**Work to be completed**
Look through the records and copy every line in which "down" appears.

**Listed entries**
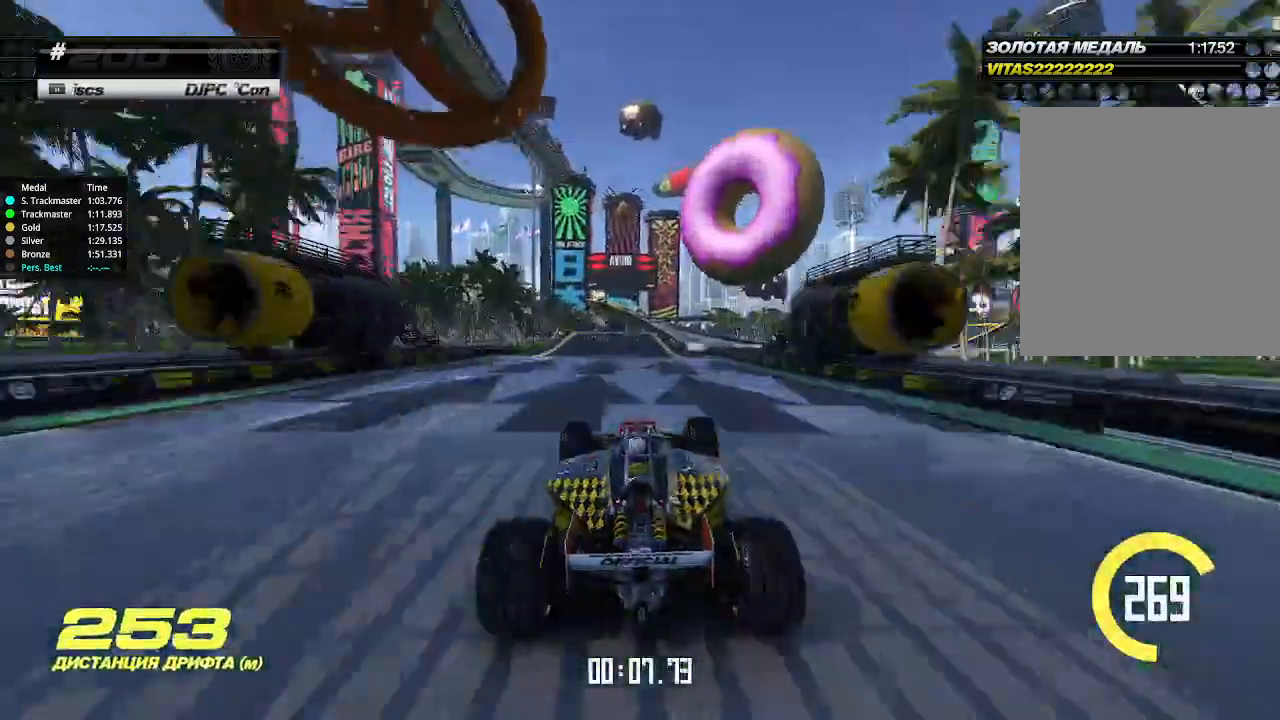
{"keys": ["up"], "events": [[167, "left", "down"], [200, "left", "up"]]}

...

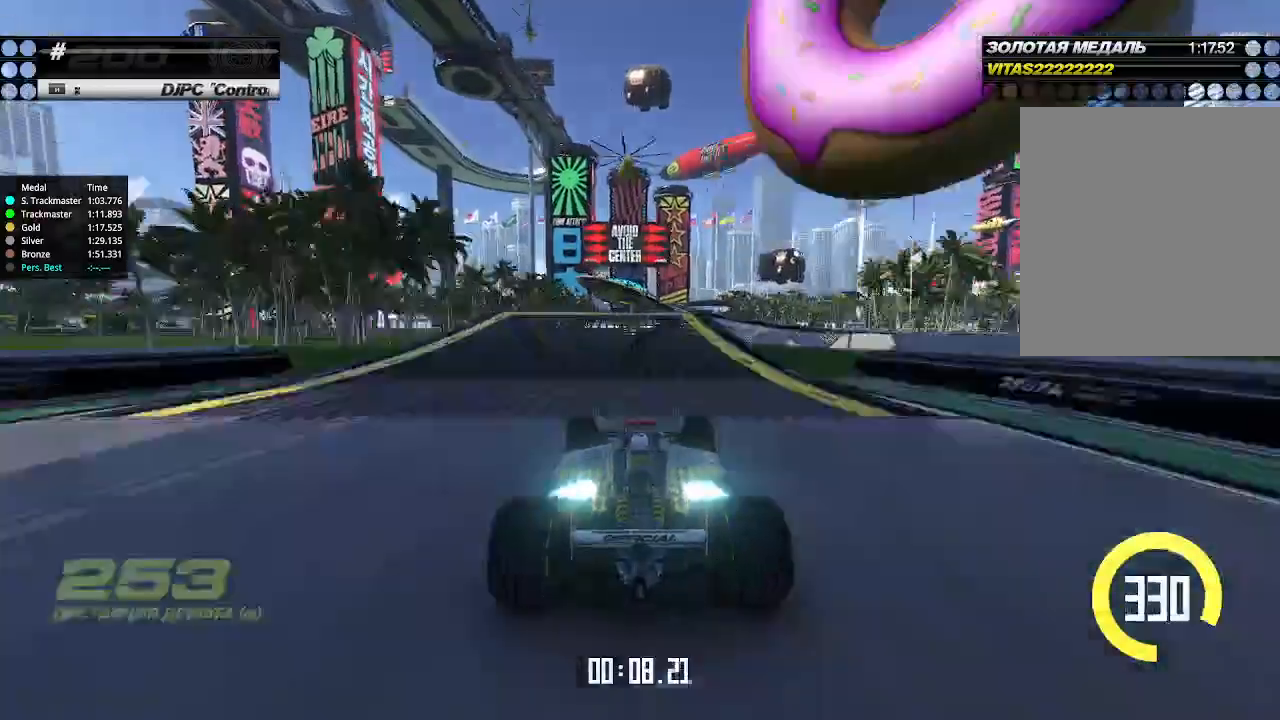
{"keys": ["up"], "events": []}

...

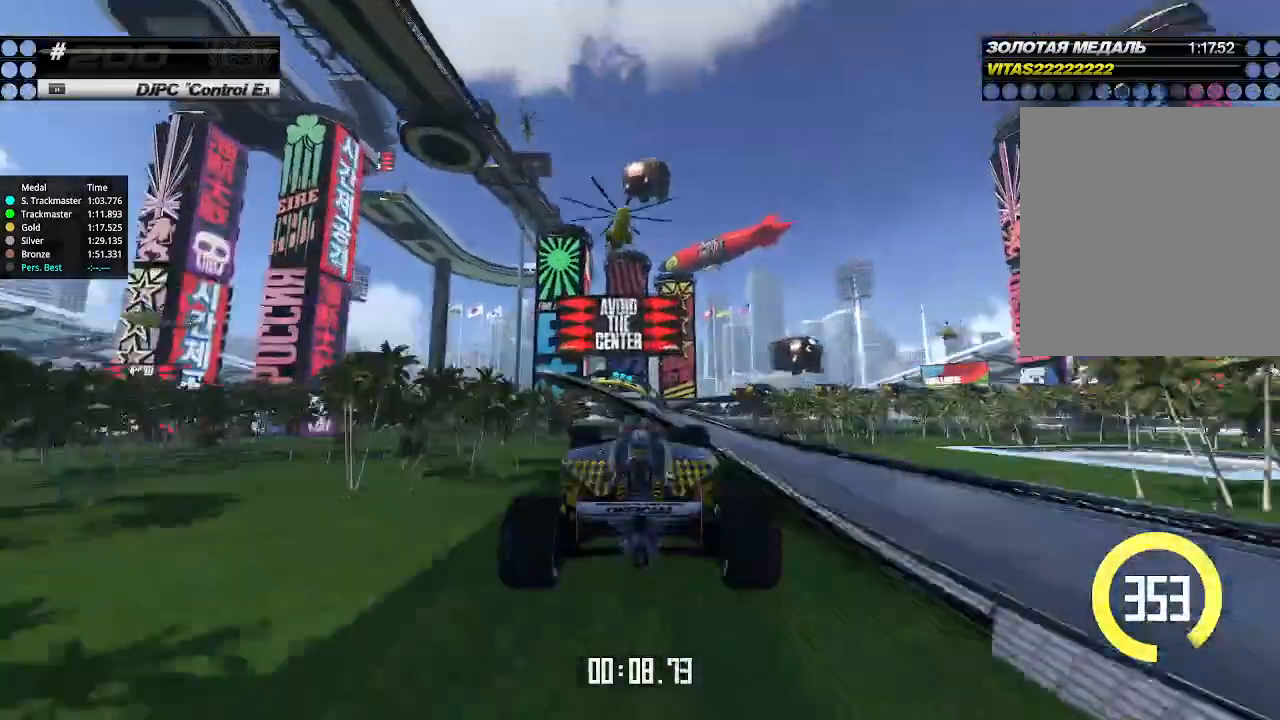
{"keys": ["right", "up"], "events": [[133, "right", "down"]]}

**Task response**
{"keys": ["up"], "events": [[167, "left", "down"], [200, "left", "up"]]}
{"keys": ["right", "up"], "events": [[133, "right", "down"]]}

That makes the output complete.